I have a question regarding Vectors; Find the equation of the plane perpendicular to the vector $\vec{n}\space=(2,3,6)$ and which goes through the point $A(1,5,3)$. (A cartesian and parametric equation). Also find the distance between the beginning of axis and this plane.

I'm not really sure where to start. Any help would be appreciated.

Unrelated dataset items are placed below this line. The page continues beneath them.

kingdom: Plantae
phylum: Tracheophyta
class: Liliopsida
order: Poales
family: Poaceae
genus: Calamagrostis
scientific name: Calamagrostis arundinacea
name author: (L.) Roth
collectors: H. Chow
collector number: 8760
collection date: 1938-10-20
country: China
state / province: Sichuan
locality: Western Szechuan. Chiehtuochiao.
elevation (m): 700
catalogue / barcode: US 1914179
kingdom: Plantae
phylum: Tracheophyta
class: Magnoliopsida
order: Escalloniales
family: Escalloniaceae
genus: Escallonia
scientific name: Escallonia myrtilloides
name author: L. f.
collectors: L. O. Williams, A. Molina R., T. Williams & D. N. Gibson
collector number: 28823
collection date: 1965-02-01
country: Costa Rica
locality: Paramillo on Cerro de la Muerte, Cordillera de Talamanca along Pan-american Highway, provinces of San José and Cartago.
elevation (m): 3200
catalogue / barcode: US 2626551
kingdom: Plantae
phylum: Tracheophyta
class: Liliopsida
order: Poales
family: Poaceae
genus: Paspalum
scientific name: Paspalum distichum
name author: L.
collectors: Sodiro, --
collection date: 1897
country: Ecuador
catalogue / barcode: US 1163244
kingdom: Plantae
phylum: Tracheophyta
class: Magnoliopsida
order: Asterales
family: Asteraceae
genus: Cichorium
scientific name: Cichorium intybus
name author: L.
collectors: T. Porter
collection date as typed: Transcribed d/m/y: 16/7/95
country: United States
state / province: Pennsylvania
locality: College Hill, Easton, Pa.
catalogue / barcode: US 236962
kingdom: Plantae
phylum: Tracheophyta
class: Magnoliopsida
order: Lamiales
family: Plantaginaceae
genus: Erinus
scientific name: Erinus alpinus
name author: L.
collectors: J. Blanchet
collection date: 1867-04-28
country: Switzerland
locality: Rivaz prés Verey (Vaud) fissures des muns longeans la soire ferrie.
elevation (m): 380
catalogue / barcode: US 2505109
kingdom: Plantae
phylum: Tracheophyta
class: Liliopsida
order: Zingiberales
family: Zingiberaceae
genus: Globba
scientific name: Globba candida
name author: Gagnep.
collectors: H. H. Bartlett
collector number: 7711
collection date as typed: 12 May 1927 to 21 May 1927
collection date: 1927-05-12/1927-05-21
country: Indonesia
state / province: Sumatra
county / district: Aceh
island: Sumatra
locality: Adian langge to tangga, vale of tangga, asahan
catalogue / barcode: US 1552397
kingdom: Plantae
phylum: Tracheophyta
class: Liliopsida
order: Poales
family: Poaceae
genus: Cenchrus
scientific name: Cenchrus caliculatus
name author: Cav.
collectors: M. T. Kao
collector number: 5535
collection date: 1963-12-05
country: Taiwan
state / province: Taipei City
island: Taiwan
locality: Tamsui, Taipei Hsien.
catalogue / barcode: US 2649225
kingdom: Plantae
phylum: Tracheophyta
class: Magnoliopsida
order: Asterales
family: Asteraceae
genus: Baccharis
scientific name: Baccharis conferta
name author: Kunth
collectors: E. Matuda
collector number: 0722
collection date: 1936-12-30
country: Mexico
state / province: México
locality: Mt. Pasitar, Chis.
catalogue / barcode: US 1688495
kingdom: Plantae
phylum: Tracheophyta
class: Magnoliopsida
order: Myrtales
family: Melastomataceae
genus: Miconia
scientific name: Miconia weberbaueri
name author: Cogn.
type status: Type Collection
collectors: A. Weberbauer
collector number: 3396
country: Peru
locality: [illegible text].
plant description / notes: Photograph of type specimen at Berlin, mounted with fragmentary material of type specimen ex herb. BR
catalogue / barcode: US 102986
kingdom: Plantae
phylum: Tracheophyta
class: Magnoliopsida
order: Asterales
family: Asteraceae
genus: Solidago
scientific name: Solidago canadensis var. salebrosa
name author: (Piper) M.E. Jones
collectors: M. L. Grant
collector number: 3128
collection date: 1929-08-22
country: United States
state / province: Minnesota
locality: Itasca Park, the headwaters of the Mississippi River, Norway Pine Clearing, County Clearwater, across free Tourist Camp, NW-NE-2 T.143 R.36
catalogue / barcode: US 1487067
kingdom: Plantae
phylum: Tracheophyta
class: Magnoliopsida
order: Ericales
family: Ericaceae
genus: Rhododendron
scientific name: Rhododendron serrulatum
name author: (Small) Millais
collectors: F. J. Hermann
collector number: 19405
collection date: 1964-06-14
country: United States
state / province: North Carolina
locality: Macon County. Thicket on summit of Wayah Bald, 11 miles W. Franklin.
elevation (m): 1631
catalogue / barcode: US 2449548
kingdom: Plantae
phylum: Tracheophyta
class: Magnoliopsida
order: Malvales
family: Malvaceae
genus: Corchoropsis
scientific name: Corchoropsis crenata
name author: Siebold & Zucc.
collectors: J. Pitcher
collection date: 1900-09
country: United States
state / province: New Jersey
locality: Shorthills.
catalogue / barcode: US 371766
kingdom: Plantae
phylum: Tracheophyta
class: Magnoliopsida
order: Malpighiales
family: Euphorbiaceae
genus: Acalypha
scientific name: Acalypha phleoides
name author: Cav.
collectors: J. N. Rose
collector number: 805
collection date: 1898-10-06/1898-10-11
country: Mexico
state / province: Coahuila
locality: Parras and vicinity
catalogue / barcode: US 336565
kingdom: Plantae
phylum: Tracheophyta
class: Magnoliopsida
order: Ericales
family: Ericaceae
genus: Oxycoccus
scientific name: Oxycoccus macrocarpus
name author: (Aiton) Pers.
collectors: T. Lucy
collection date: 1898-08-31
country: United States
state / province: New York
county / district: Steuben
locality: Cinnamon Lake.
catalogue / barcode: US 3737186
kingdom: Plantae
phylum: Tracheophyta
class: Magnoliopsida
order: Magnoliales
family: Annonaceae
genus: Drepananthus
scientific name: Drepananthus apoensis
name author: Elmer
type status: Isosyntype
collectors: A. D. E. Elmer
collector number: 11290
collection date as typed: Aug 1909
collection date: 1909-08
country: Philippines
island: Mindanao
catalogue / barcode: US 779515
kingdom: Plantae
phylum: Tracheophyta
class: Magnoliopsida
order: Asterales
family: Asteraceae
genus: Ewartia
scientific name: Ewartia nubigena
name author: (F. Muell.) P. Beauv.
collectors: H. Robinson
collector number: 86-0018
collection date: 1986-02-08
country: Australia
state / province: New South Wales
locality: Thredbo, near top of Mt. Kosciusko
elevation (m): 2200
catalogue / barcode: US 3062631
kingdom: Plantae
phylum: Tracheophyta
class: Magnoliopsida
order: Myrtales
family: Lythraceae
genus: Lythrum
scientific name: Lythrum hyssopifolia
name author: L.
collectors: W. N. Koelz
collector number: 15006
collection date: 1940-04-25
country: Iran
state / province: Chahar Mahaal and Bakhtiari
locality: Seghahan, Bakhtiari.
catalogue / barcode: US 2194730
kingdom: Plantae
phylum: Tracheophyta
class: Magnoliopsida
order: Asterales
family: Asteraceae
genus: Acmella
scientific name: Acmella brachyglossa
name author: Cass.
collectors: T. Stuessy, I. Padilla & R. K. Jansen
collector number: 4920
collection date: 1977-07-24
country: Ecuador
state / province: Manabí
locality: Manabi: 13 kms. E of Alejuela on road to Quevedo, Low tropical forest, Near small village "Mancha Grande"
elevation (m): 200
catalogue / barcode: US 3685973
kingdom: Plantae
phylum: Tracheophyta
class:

Note that for any point $\vec{x}$ on the plane the dot product $\vec{n}\cdot\vec{x}$ must be constant:

$$2x+3y+6z=const$$

You can determine this constant using the given point $A$:

$$2\cdot1+3\cdot5+6\cdot3=35$$

So we get for the equation of the plane

$$2x+3y+6z=35\tag{1}$$

The distance from the origin is the length of the projection of a vector from the origin to any point on the plane onto the normal vector. This is simply the constant on the right hand side of (1) divided by the length of the normal vector:

$$\textrm{distance}=\frac{35}{|\vec{n}|}=\frac{35}{\sqrt{2^2+3^2+6^2}}=\frac{35}{7}=5$$

• insufficent data – Bak1139 Apr 14 '14 at 9:55
• @Bak1139 What is it that you don't understand? More than this would be a fully written out solution to your homework problem, which is not commonly done on this site. Especially since you haven't shown any effort yourself. – Matt L. Apr 14 '14 at 9:57
• I see...I have no basic knowledge in this subject, and no idea as for solving this, so pure theroy is not really enough for me to comprihand this.. – Bak1139 Apr 14 '14 at 9:59
• @Bak1139 Do you know what a dot product between two vectors is? As I said in my answer, you get the equation of the plane by computing $n_xx+n_yy+n_zz=const$. If you evaluate this equation with the coordinates of the given point $A$ you can determine the constant. This is the complete equation of the plane in the form $ax+by+cz=d$. – Matt L. Apr 14 '14 at 10:01
• @Bak1139 OK, I added (a lot of) details to my previous answer. I hope it's clear now. – Matt L. Apr 14 '14 at 10:18

If a plane is perpendicular to a vector then this vector represents its normal. If you have a normal vector and a point in the plane you can determine equation of the plane like this:

$$\vec{n}=(n_x,n_x,n_z)$$

$$T(x_T,y_T,z_T)\in \pi_1$$

Then you have:

$$\pi_1\dots n_x(x-x_T)+n_y(y-y_T)+n_z(z-z_T)=0$$

And you have the plane equation.

If you want to find distance from (0,0,0) consider the plane equation in the following form:

$$\dfrac{x}{a}+\dfrac{y}{b}+\dfrac{z}{c}=1$$